Dans cette triste affaire, les pressions religieuses sont en effet manifestes, alors que la loi Leonetti, adoptée en 2005, doit être réformée. En effet, cette loi autorise l'arrêt des traitements quand le patient le demande ou après une réflexion collégiale s'il n'est pas en mesure d'exprimer sa volonté. Mais l'arrêt des traitements, de l'alimentation et de l'hydratation, peut entraîner d'intenses souffrances, et la loi n'autorise pas l'aide active à mourir, l'euthanasie, que réclame par exemple l'Association pour le droit à mourir dans la dignité.
L'euthanasie comporte des dangers, dans une société où les rapports sociaux sont fondés sur l'argent et où les hôpitaux sont à la diète. La fin de vie d'un patient incapable de s'exprimer peut vite être mise en balance avec le coût du traitement. Trouver des solutions humaines est un problème qui ne peut être résolu aisément dans une société où tout le système de santé est soumis à la pression de la rentabilité. Le personnel est trop peu nombreux, débordé, souvent dans l'impossibilité de prendre le temps de soulager et d'accompagner, ne serait-ce que moralement, des personnes en fin de vie. L'élaboration d'une loi autorisant dans certains cas l'euthanasie n'est donc pas simple et nécessiterait de sérieux garde-fous, un maximum de précautions, de contrôles et d'humanité envers les proches. Cependant, de telles lois existent aux Pays-Bas, en Belgique, au Luxembourg et, semble-t-il, n'entraînent pas d'abus.
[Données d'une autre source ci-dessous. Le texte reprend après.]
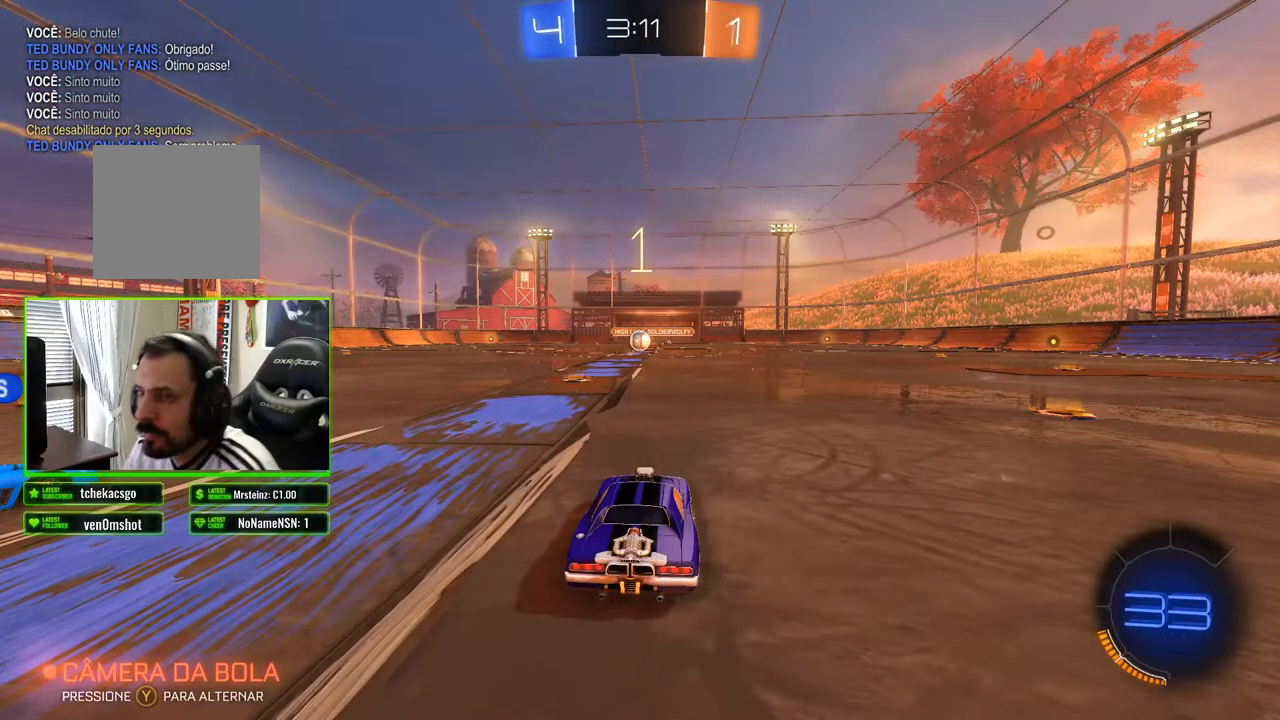
{"buttons": [], "left_stick": "center", "right_stick": "center", "events": []}
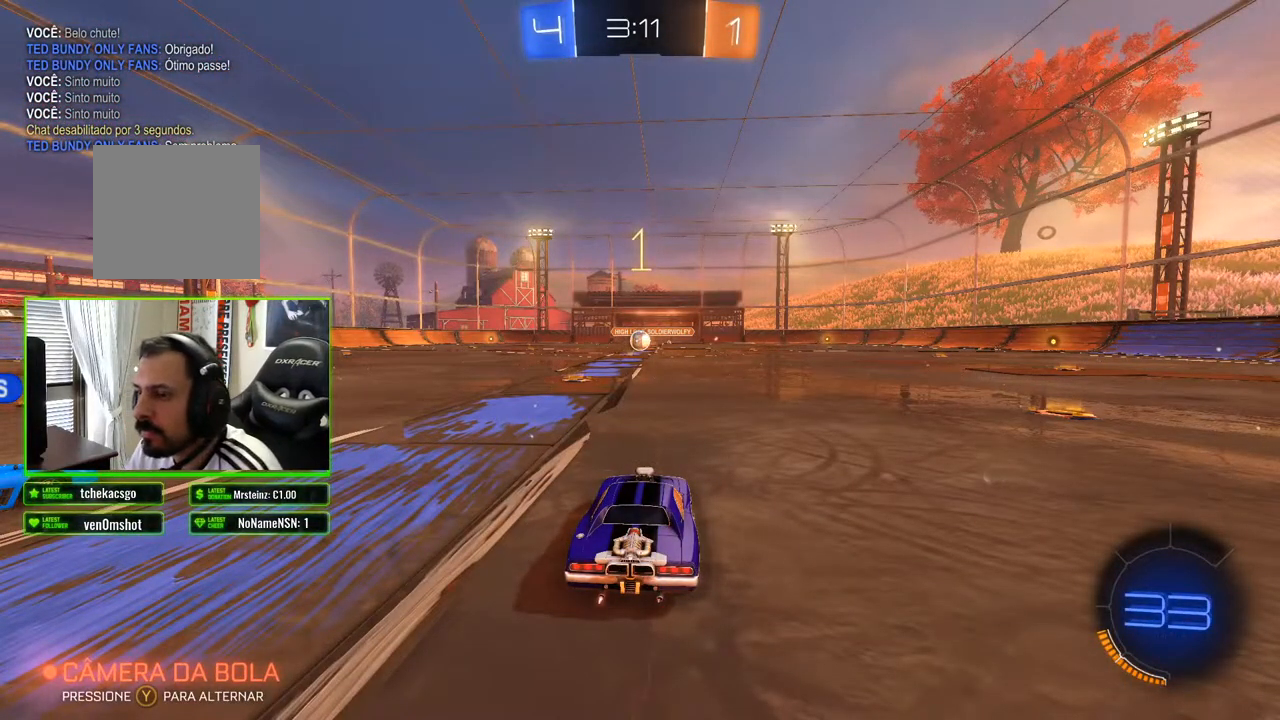
{"buttons": ["R2"], "left_stick": "center", "right_stick": "center", "events": [[400, "R2", "down"]]}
Mais, surtout, ce n'est pas à l'Église ni aux tenants de l'ordre moral de juger. Le porte-parole des évêques de France a ainsi déclaré : « Personne ne peut provoquer délibérément la mort, fût-ce à la demande d'une personne gravement malade, sans transgresser un interdit fondamental : Tu ne tueras pas. » Mais, sans remonter aux guerres de religion, l'Église a cautionné les guerres coloniales, la peine de mort et tout un ordre social dont la violence tue chaque jour. Alors quand elle refuse à des malades incurables ou à leurs proches le droit d'éviter des souffrances physiques et morales, elle ajoute sa part de sottise et d'inhumanité à une société qui en a déjà à revendre.